Schutzpatronin unserer Pfarrei:Hl. Hildegard von Bingen
Hildegard von Bingen ist ohne Zweifel eine ganz hervorragende Persönlichkeit ihrer Zeit; sie erweckt bis in unsere Tage nicht nur Bewunderung wegen ihrer tiefgründigen theologischen Bildung und ihres ausgezeichneten Wissens über Menschen und Natur. Vielmehr beeindruckt die Ausstrahlungskraft einer gereiften und in sich ruhenden Persönlichkeit, deren Wort und Wesen überzeugt, wo Hildegard anderen Menschen begegnet.
Hildegard wurde 1098 als zehntes Kind des Edelfreien Hildebert und seiner Gemahlin Mechthild in Bermersheim (bei Alzey) geboren. Von schwächlicher körperlicher Konstitution war sie als Mädchen zugleich von lebhafter Natur und für alles, was sie umgab und erlebte, aufgeschlossen. Ihre Eltern übergaben sie als „Zehentgabe“ dem Benediktinerkloster auf dem Disibodenberg, wo Hildegard durch die Meisterin Jutta von Sponheim eine gute Erziehung erhielt. Mit etwa 16 Jahren entschloss sie sich aus eigenem Antrieb, ihr Leben als klausurierte Ordensfrau ganz in den Dienst Gottes zu stellen. Später betont Hildegard einmal die Freiwilligkeit ihres Entschlusses. Mit deutlichen Worten wendet sie sich gegen jede Form von Zwang, der auf einen Menschen im Zusammenhang mit dem Klostereintritt ausgeübt werden kann. Die Entschiedenheit einer solchen Bindung kann für sie immer nur als freie Antwort auf den göttlichen Ruf gegeben werden.
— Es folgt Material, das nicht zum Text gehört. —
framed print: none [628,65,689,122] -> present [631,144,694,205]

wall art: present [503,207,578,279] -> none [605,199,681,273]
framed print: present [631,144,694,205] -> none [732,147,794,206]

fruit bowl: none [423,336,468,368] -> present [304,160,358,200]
Hier berühren wir die erste Seite der Persönlichkeit dieser Frau, welche den Ton der persönlichen Freiheit erklingen lässt. So wie sie später ihre Klostergründung frei wissen wollte von jeder menschlichen Macht, so kennt Hildegard die Freiheit des Geschöpfes als eines der wichtigsten zu schützenden Güter. Doch vermag sie Freiheit nur zu entdecken und gutzuheißen in der Spannung zur Bindung, was das Gegenteil von mangelnder Entscheidungsfähigkeit und Entschiedenheitswillen ist. Ein höchstes Maß an Freiheit gewinnt der Mensch im Laufe seines Lebens, wenn er sich immer mehr frei macht von irdischen Abhängigkeiten und immer mehr hineinreift in die Freiheit, allein für Gott und seinen Willen dazusein.
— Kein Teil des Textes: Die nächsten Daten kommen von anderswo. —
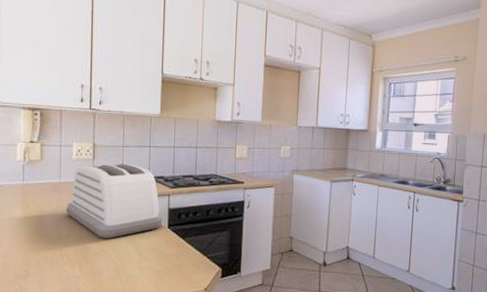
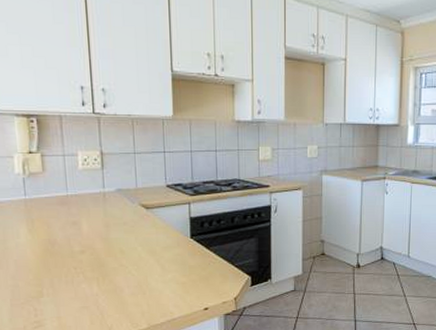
toaster: present [66,164,163,238] -> none [77,172,184,252]

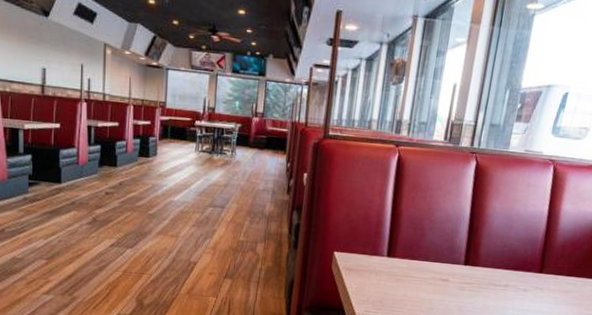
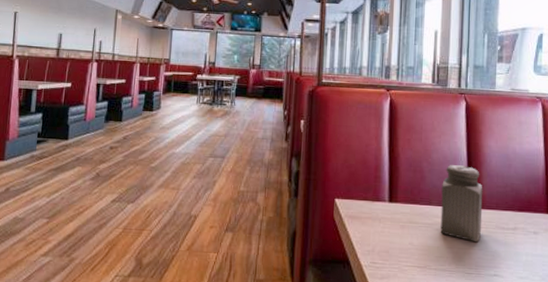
salt shaker: none [434,224,482,297] -> present [440,165,483,243]

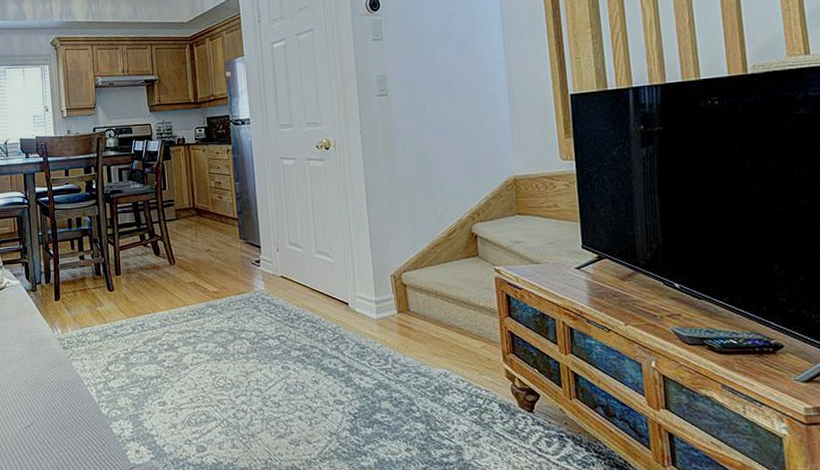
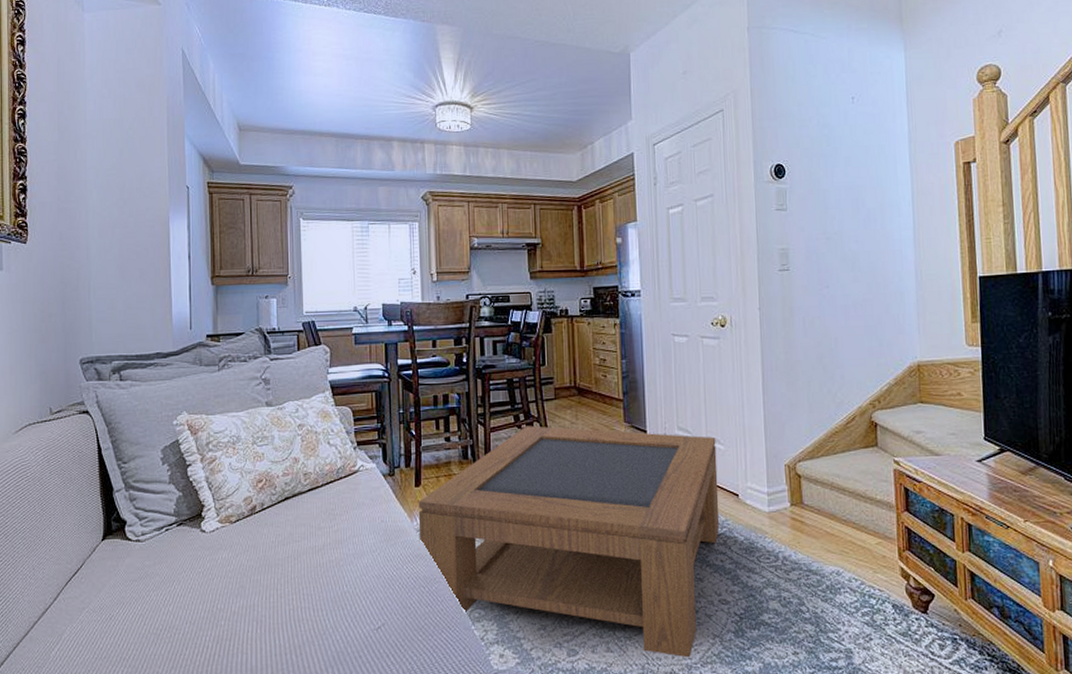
coffee table: none [58,244,332,454] -> present [418,426,720,658]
Als am 22. Dezember 1136 Jutta stirbt, wählen die Nonnen auf dem Disibodenberg Hildegard im Alter von 38 Jahren zu ihrer Äbtissin. In diesen Jahren tritt bei ihr wieder deutlich jene Gabe auf, die sie nach ihren eigenen Worten seit Kindheit an besitzt: das Charisma der Schau (visio). Wie im Vorwerk zu ihrem Erstlingswerk „Scivias“ (Wisse die Wege) von ihr selbst beschrieben, schaut Hildegard nahezu stets ein „lebendiges Licht“, bei klarem Verstand und wachem Zustand, nicht in Ekstasen, im Schlaf oder geistiger Entrückung. Und in diesem Licht erkennt sie – mit Hilfe der inneren Sinnesorgane –, was Gott sie schauen lässt: das Geheimnis der Dreifaltigkeit, das gewaltige Werk der Schöpfung, die Katastrophe der Ursünde und ihre verheerenden Folgen, das Mysterium der Erlösung durch die Menschwerdung der zweiten göttlichen Person; sie schaut die Kirche, wie Gott sie haben will, und erschauert vor der traurigen Wirklichkeit, wie sich die Kirche in ihrer Zeit den Menschen darstellt.
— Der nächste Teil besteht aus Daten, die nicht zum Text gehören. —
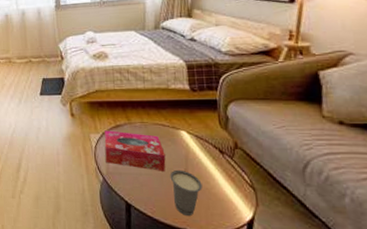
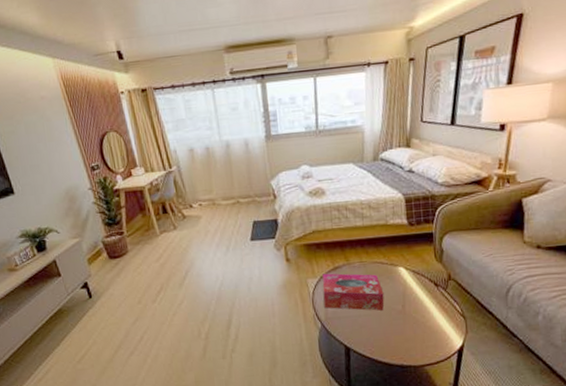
cup: present [170,169,203,217] -> none [388,306,419,352]

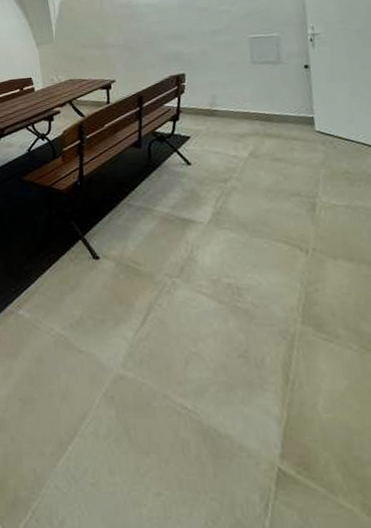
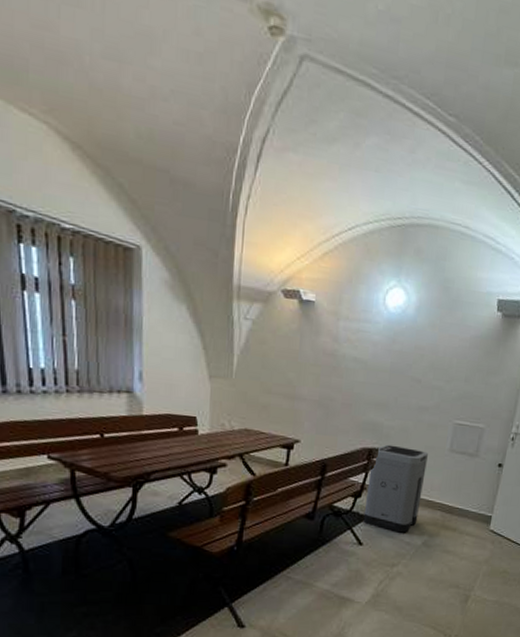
trash can: none [181,68,238,148] -> present [363,444,428,533]

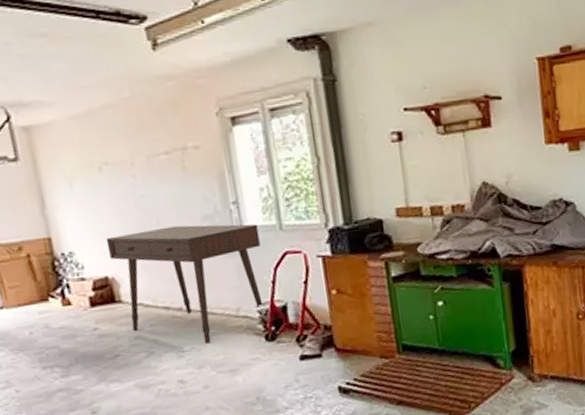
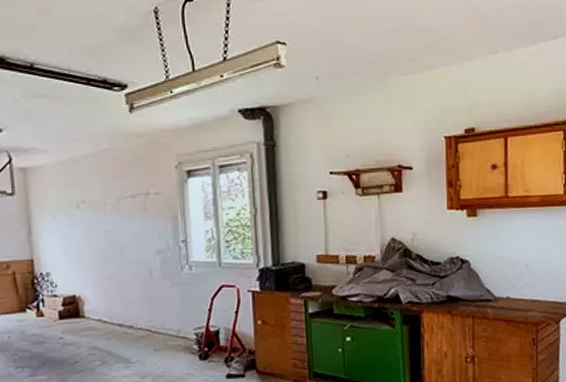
desk: present [106,224,265,344] -> none [77,257,202,358]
Immer wieder betont Hildegard, wie sehr sie alles Wissen von Gott bezieht, und nennt sich selbst „ungelehrt“ und „armselig“. Dabei ist das Maß ihrer gesamten Bildung ungeheuer: Sie schöpft ihr theologisches Wissen aus den Quellen der Hl. Schrift, der Liturgie, der Benediktusregel, der Kirchenväter und einiger mittelalterlicher Autoren. Sie trägt in sich das ganze heilkundlichmedizinische und naturwissenschaftliche Wissen ihrer Zeit und komponiert in genialer Weise ein ganzheitliches Welt-, Menschen- und Gottesbild, wo alles in der göttlichen Ordnung seinen Platz, seine Funktion und seinen Sinn erhält. Engel, Welt, Mensch – alles ist mit allem im Gespräch, im liebenden Austausch; so wird Gott allein angebetet und gelobt, und seiner Schöpfung gereicht es zum Heil.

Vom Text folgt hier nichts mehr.